There is a Mac OS port from 1994 which seems to have several nice improvements over the MS-DOS original, including higher-res graphics and shift instead of double tap to run, however the music sounds overall a bit sillier, from that video. I tried setting up a Macintosh emulator called Basilisk II and went as far as installing System 7.5.3, however I couldn’t get any of the AITD files I got from macintoshrepository to work – they seem to be .img files which only work on some specific version of Mac OS.
I may try emulating the 3DO or other ports due to the issues below.
The MS-DOS version is plagued by being very sensitive to processor speed, the double tap to run controls and slow screen loading times. The music may fail to play if the processor is too fast. The double tap may be difficult or impossible, as you have to do it very quickly with a faster processor. I believe what the game expects is a 386. This video seems to be a faithful representation of what the game should actually be like. I am not sure whether the CD music suffers from this issue also. There is a fix for the double tap speed – mentioned in this post in the VOGONS forum.
In DOSBox, “core = auto” and “cycles = 8000” together with the fix above seems to be a good configuration. I haven’t tested it on PCEm, which likely would emulate it closest.
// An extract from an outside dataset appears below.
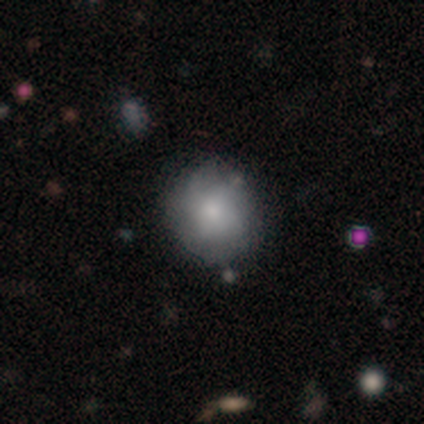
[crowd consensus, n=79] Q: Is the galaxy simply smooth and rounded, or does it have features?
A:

There is a engine remake written in C++ called “Free In The Dark” – it seems it was a quite advanced project, however has bugs which cause frequent crashes. It was to be included in ResidualVM also apparently. There is a Github repository and there is a compiled binary going around also, which I managed to run after hunting some .DLLs however I could only manage to go as far as the end of the introductory cutscene.
There is also a very ambitious PICO-8 version.
Overall the game is quite hurt by technical issues (nowadays – less relevant at the time) and clunky controls, the latter of which it may have influenced into a staple of the genre.
Years later Call of the Cthulhu, also a Lovecraftian horror game, made me ragequit in a chase sequence where one has to open a locked door – but unless one is very precise with the aiming, it tries to interact with the door rather than the tiny lock, which is closed – totally kills the immersion, as one feels distanced from the idiot PC.
It also gives me a bit of a desire to make a small game in similar vein – should not be too hard considering the simple interactions.